VERIFICA LA COMPRENSIONE –
• a. Riproduci fedelmente il passo del testo sul tumore al pancreas da "Tumore al pancreas, scoperto" fino a "difficile da trattare." compreso.
• b. In base al testo sul tumore al pancreas, stabilisci se ciascuna affermazione è corretta, rispondendo sì o no e citando alla lettera le parole che lo dimostrano: (i) per il PDAC la probabilità di sopravvivenza a cinque anni è oggi inferiore al 10%; (ii) il PDAC è una forma rara di tumore al pancreas; (iii) questo tumore produce metastasi solo dopo aver raggiunto grandi dimensioni.
• c. Scrivi il seguito del testo sul tumore al pancreas, ripartendo dopo l'ultima frase riportata.

SEZIONE DEL DOCUMENTO –
Tumore al pancreas, scoperto un meccanismo che ne promuove la crescita
Il tumore al pancreas, nelle forme maligne, è un tipo di cancro molto aggressivo e altamente letale. Nella variante chiamata adenocarcinoma duttale pancreatico (PDAC), la forma più frequente di tumore al pancreas, la probabilità di sopravvivenza a cinque anni è ancora oggi inferiore al 10%. Le ragioni dell’elevata mortalità sono diverse, spesso correlate alla scoperta tardiva della malattia: la quasi assenza di sintomi nelle prime fasi o la presenza di sintomi non sufficientemente specifici da suscitare sospetti, unitamente alla capacità di questo tumore di creare metastasi quando è di dimensioni ancora molto ridotte, sono tra le caratteristiche che rendono questo tumore particolarmente difficile da trattare.

MATERIALE ESTRATTO –
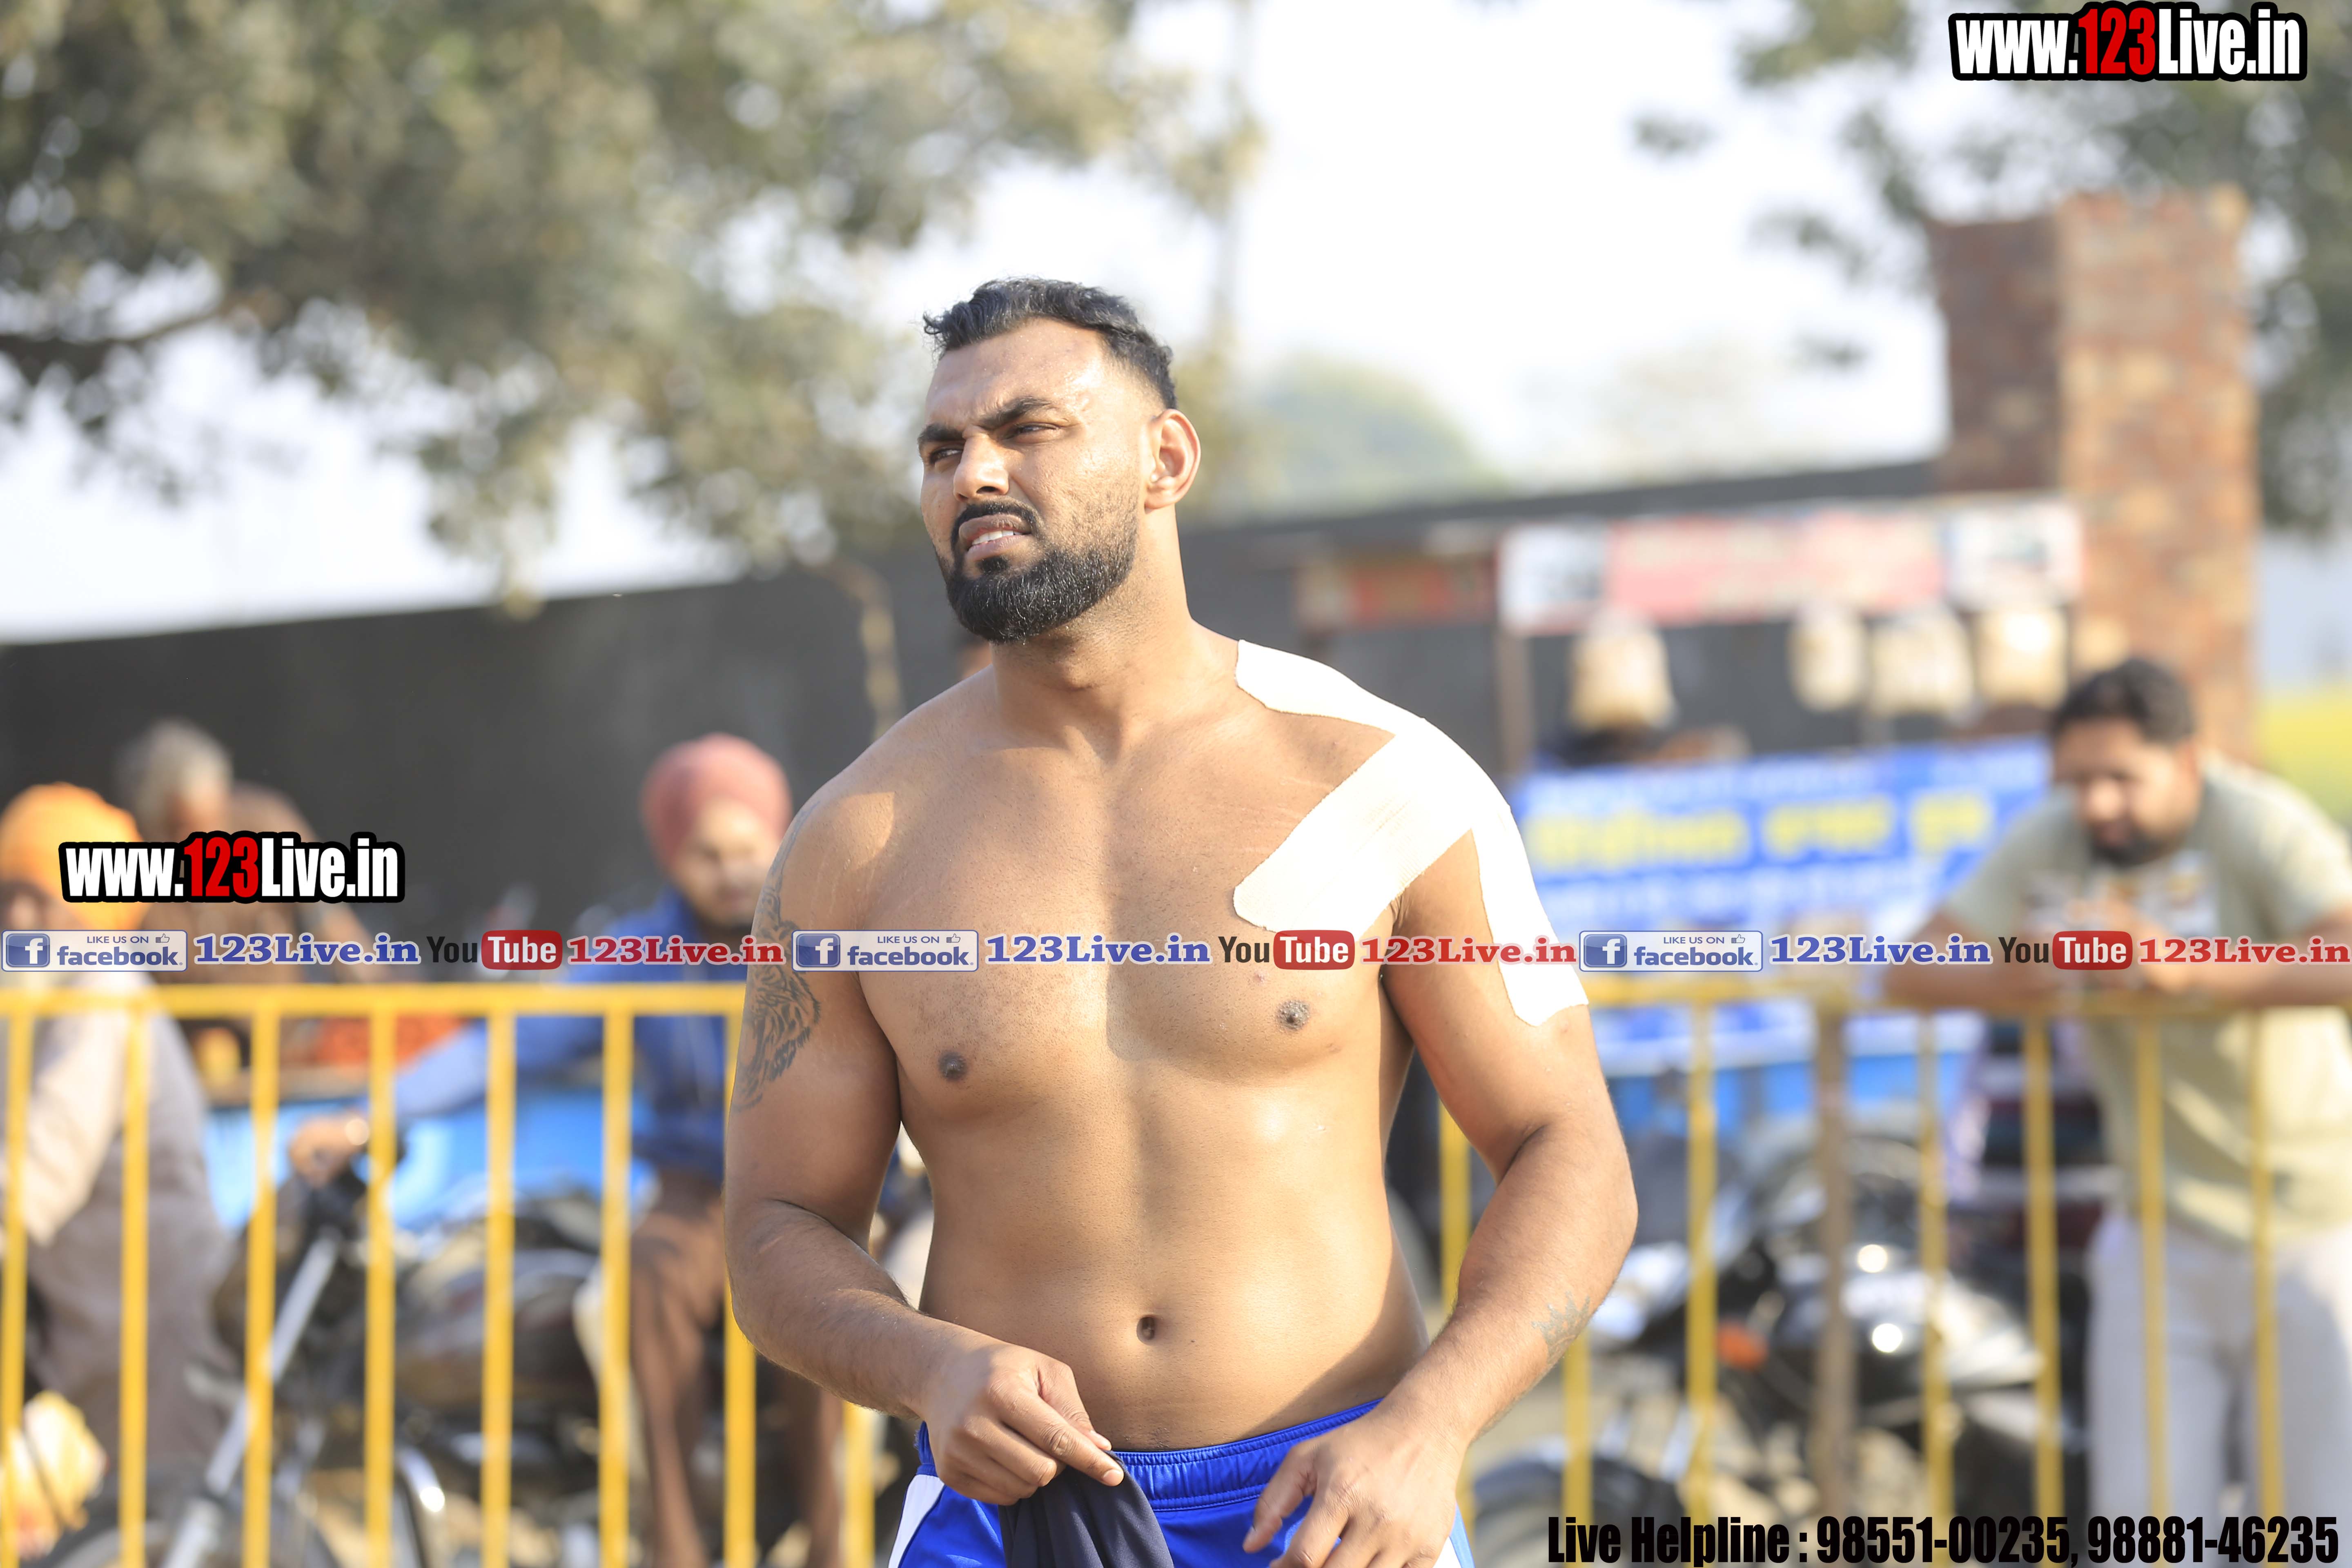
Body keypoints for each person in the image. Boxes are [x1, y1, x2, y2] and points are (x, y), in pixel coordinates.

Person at [724, 279, 1637, 1568]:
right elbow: (777, 1229)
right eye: (941, 449)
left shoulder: (1380, 783)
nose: (973, 473)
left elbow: (1568, 1144)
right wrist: (928, 1367)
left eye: (1027, 429)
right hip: (1013, 1521)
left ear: (1167, 459)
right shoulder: (855, 844)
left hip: (1334, 1508)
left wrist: (1430, 1427)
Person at [291, 735, 840, 1568]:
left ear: (782, 836)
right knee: (649, 1280)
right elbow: (505, 1045)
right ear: (671, 857)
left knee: (821, 1298)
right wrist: (368, 1117)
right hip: (698, 1198)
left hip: (820, 1193)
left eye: (748, 847)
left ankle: (839, 1545)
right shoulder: (639, 952)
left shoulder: (829, 938)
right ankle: (675, 1547)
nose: (732, 871)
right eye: (707, 853)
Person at [1884, 657, 2352, 1518]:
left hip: (2310, 1220)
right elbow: (1911, 968)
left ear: (2189, 763)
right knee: (2145, 1523)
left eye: (2121, 779)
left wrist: (2192, 967)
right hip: (2153, 1220)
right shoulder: (2057, 837)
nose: (2097, 803)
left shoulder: (2256, 821)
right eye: (2076, 780)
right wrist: (2013, 976)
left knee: (2317, 1519)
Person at [0, 785, 236, 1484]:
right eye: (9, 896)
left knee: (192, 1519)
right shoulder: (31, 997)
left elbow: (42, 1164)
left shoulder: (103, 994)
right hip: (92, 1332)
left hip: (162, 1331)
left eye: (40, 900)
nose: (19, 919)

SOLUZIONI DEGLI ESERCIZI –
• a.
Tumore al pancreas, scoperto un meccanismo che ne promuove la crescita
Il tumore al pancreas, nelle forme maligne, è un tipo di cancro molto aggressivo e altamente letale. Nella variante chiamata adenocarcinoma duttale pancreatico (PDAC), la forma più frequente di tumore al pancreas, la probabilità di sopravvivenza a cinque anni è ancora oggi inferiore al 10%. Le ragioni dell’elevata mortalità sono diverse, spesso correlate alla scoperta tardiva della malattia: la quasi assenza di sintomi nelle prime fasi o la presenza di sintomi non sufficientemente specifici da suscitare sospetti, unitamente alla capacità di questo tumore di creare metastasi quando è di dimensioni ancora molto ridotte, sono tra le caratteristiche che rendono questo tumore particolarmente difficile da trattare.

• b.
(i) Sì: "la probabilità di sopravvivenza a cinque anni è ancora oggi inferiore al 10%".
(ii) No: "la forma più frequente di tumore al pancreas".
(iii) No: "capacità di questo tumore di creare metastasi quando è di dimensioni ancora molto ridotte".

• c.
Riuscire pertanto a comprendere i processi biologici attraverso i quali si sviluppa può fornire un’arma per contrastarne l’insorgenza e migliorare la risposta alle terapie. In quest’ambito di ricerca, un team scientifico italiano, guidato dal professore Renato Ostuni, responsabile del laboratorio Genomica del sistema immunitario innato dell’Istituto San Raffaele Telethon per la terapia genica (SR-Tiget) e professore associato dell’Università Vita-Salute San Raffaele, è arrivato a un’importante scoperta.
Un meccanismo chiave nella crescita del tumore al pancreas
Come dettagliato in un articolo appena pubblicato su Nature, i ricercatori ha scoperto un meccanismo chiave nella crescita del tumore al pancreas, legato a un sottogruppo di cellule del sistema immunitario innato, chiamate macrofagi che esprimono interleuchina-1 β+ (IL-1β+). Queste cellule, essenziali per proteggere l’integrità dei tessuti e per attivare risposte protettive contro agenti patogeni e altre minacce esterne, in presenza di un tumore vengono profondamente riprogrammate, al punto da sostenere (anziché contrastare) la progressione della malattia. Quando ciò accade, queste cellule prendono il nome di macrofagi associati al tumore (TAM).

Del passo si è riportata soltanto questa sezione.